** Exercise details **
An exact copy of every entry is needed, with the images left out.

[Before-and-after change data]
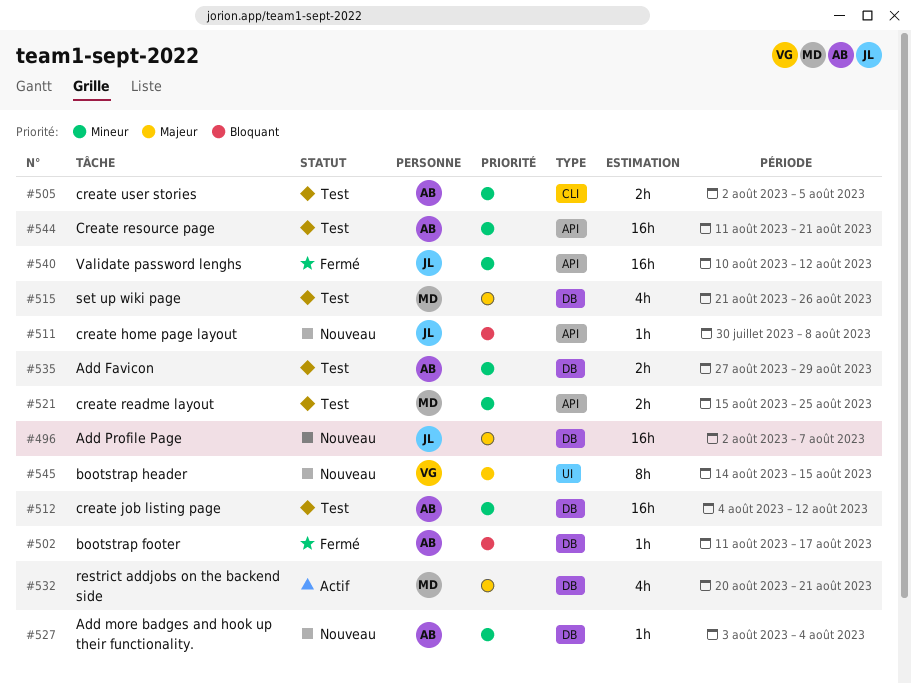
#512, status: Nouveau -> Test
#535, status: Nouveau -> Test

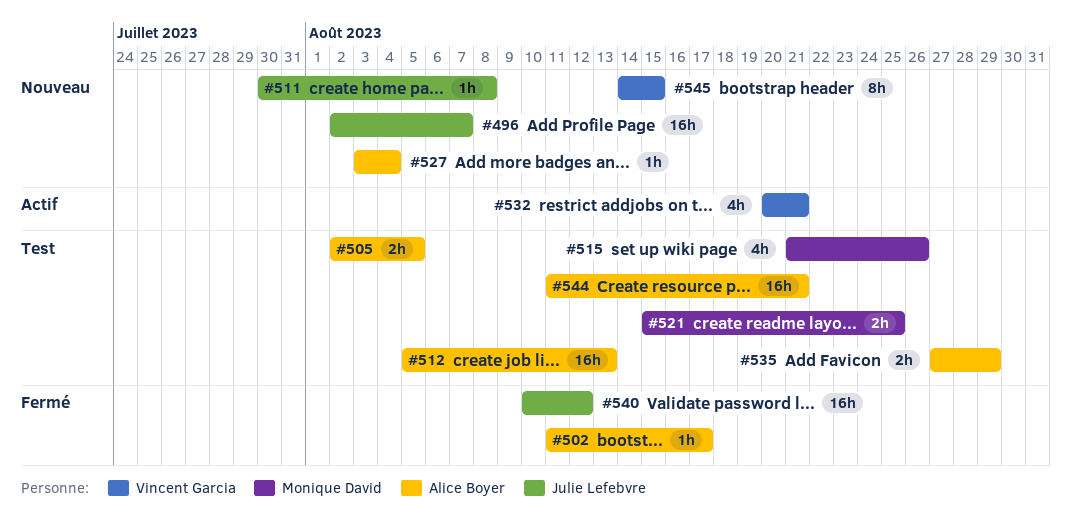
#512, start: Aug 4 -> Aug 5
#512, due: Aug 12 -> Aug 13
#532, owner: Monique David -> Vincent Garcia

** Answer to this problem **
#512, status: Nouveau -> Test
#535, status: Nouveau -> Test

#512, start: Aug 4 -> Aug 5
#512, due: Aug 12 -> Aug 13
#532, owner: Monique David -> Vincent Garcia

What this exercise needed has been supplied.